The lack of protocols was also reflected in the way campus leadership communicated with the Board. On a number of occasions, campus leadership refused to answer questions or speak directly with Board members, other than the Chair. The Board Chair had conversations with UC Berkeley Counsel Chris Patti and perhaps with other members of the Administration, to which members of the Board were not privy, compromising the transparency and reliability of the investigation. Also of concern is the fact that campus leadership paid private outside counsel to prepare testimony on behalf of UCPD, while comparable resources were not available for students or faculty participating in the investigation process. The PRB process was intended as a search for the truth, but the campus leadership assisted only one set of stakeholders in presenting its story to us.

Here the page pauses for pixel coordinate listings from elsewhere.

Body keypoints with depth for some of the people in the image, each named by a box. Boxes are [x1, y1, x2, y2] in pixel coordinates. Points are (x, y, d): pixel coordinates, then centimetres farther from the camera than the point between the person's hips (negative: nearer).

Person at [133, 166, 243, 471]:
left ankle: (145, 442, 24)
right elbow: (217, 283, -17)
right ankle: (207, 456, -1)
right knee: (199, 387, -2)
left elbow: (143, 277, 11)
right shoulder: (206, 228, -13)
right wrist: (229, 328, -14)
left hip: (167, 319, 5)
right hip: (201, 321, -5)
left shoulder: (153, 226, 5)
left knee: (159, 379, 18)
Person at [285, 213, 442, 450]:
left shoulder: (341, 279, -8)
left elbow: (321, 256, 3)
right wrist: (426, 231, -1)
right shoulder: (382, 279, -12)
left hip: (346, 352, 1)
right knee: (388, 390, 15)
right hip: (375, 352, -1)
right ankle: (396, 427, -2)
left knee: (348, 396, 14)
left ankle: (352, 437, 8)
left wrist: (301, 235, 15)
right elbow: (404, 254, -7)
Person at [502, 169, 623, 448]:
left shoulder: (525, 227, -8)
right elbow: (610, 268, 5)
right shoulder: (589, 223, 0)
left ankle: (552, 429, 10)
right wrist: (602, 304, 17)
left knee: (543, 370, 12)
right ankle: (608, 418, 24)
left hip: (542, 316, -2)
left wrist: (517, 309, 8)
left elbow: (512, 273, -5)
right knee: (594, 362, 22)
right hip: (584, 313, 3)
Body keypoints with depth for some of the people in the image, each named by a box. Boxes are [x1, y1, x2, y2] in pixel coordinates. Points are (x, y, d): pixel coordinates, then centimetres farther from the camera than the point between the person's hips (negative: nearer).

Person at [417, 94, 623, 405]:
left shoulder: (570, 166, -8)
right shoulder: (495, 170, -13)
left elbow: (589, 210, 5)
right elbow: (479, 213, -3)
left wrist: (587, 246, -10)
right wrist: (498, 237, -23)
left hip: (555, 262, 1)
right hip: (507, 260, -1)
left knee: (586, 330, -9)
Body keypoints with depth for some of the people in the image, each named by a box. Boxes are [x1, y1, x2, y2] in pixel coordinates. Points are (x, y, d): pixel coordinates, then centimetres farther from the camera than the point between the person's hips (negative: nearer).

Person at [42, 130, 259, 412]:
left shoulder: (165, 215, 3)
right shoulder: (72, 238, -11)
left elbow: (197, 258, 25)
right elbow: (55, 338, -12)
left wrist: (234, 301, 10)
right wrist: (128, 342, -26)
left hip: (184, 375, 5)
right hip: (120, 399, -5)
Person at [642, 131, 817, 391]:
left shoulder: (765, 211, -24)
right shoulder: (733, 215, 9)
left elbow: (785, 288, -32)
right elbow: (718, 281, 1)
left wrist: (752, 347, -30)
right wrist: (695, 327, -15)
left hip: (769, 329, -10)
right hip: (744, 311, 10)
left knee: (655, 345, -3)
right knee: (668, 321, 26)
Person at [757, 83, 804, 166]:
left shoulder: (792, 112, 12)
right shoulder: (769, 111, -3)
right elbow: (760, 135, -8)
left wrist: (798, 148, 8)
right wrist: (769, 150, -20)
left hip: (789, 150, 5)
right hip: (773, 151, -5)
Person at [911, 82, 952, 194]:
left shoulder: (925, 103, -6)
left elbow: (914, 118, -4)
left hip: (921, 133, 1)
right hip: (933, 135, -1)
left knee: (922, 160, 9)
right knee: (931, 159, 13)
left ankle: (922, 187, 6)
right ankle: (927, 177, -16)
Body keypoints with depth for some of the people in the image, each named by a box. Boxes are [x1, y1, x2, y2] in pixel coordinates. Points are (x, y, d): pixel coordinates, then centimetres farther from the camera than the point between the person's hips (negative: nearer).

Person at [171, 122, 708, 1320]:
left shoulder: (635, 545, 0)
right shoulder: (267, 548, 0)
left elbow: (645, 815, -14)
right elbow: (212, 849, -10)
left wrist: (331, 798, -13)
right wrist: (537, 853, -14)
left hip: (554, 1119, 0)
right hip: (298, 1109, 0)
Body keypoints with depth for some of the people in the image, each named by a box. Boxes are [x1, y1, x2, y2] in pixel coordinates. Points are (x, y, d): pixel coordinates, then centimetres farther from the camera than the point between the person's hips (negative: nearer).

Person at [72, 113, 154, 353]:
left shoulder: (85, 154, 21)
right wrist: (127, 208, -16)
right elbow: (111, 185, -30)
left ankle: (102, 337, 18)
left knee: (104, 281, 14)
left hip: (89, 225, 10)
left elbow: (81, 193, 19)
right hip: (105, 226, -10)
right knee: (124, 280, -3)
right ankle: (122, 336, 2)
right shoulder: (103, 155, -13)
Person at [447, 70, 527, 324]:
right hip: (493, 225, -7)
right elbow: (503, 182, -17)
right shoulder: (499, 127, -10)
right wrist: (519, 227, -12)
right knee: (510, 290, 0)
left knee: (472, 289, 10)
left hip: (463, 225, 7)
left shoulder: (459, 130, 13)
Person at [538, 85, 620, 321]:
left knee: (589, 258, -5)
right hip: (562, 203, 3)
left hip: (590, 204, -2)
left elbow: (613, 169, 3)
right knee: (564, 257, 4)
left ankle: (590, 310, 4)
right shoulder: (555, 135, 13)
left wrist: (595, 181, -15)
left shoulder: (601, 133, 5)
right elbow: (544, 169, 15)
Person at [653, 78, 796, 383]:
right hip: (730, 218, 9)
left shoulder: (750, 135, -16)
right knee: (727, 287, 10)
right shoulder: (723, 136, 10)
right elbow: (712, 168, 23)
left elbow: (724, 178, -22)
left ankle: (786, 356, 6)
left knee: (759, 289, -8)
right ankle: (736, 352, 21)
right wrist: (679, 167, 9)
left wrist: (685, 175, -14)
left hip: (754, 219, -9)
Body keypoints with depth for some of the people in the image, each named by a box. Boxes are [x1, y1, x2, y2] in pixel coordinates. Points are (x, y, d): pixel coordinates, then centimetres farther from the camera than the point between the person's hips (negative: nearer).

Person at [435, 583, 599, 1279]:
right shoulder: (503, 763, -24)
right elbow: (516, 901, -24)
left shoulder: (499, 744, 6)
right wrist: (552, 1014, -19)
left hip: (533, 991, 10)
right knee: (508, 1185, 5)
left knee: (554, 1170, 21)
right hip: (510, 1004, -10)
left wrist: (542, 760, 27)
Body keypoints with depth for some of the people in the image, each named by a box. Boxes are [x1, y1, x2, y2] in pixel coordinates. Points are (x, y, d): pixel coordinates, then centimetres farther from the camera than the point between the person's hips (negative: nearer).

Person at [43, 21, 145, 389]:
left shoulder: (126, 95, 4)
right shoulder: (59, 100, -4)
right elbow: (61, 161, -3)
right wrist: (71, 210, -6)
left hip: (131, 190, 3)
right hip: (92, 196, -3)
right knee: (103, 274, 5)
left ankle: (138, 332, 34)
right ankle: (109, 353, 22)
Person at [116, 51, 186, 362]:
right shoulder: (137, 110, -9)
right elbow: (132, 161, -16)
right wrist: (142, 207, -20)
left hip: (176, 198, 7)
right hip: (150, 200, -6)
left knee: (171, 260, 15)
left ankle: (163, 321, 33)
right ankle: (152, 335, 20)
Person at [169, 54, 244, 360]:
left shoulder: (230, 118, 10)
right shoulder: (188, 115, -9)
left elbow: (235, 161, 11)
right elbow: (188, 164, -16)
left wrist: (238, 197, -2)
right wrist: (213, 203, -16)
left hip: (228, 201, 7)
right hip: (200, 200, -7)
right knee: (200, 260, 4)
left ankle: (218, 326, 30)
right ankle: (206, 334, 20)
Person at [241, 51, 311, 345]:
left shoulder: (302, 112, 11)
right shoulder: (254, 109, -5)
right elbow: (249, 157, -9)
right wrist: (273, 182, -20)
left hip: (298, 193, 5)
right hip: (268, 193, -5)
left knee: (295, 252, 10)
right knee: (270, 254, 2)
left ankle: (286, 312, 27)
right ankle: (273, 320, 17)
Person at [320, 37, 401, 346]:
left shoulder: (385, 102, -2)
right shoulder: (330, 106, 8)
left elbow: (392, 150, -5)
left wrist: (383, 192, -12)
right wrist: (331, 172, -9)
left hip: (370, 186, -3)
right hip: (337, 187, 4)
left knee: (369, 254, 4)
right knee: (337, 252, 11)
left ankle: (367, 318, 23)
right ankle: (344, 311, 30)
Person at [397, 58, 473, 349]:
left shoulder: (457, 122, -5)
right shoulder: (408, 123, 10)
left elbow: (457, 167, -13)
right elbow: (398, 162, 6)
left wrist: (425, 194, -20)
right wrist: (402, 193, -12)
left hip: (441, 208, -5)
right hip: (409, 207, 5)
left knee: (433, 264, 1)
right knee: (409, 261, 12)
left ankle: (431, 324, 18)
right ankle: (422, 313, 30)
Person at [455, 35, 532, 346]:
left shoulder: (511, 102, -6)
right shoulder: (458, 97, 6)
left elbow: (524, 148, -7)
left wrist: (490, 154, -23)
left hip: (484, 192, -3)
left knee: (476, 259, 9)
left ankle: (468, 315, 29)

In conclusion, the University’s use of force on November 9 was unjustified because it rested on faulty factual assumptions and questionable legal premises. Establishing a blanket “no encampment” policy days before November 9, while making no attempt to engage in a meaningful and constructive dialogue with students and faculty about the substantive issues underlying the protest, was a thoroughly ineffective approach to the announced protest action. Going forward UC Berkeley campus leaders should carefully consider how to promote and encourage an atmosphere in which free speech and expression is valued and supported. Campus leadership should recognize that they share many of the same goals as the protestors – sustaining and growing a premier public university. Accordingly, the response of the Administration to protests should be crafted with an eye toward collaborating with students and faculty to achieve common ends and not simply to squelch peaceful assembly and speech because it may violate a “no encampment” policy. Further, if campus leadership is serious about curtailing the use of force by law enforcement, an independent, transparent, and sufficiently staffed PRB must be in place, guided by clear written protocols. Most importantly, never again can there be a recurrence of the type of uncalled-for violence by campus police that we witnessed on November 9, 2011.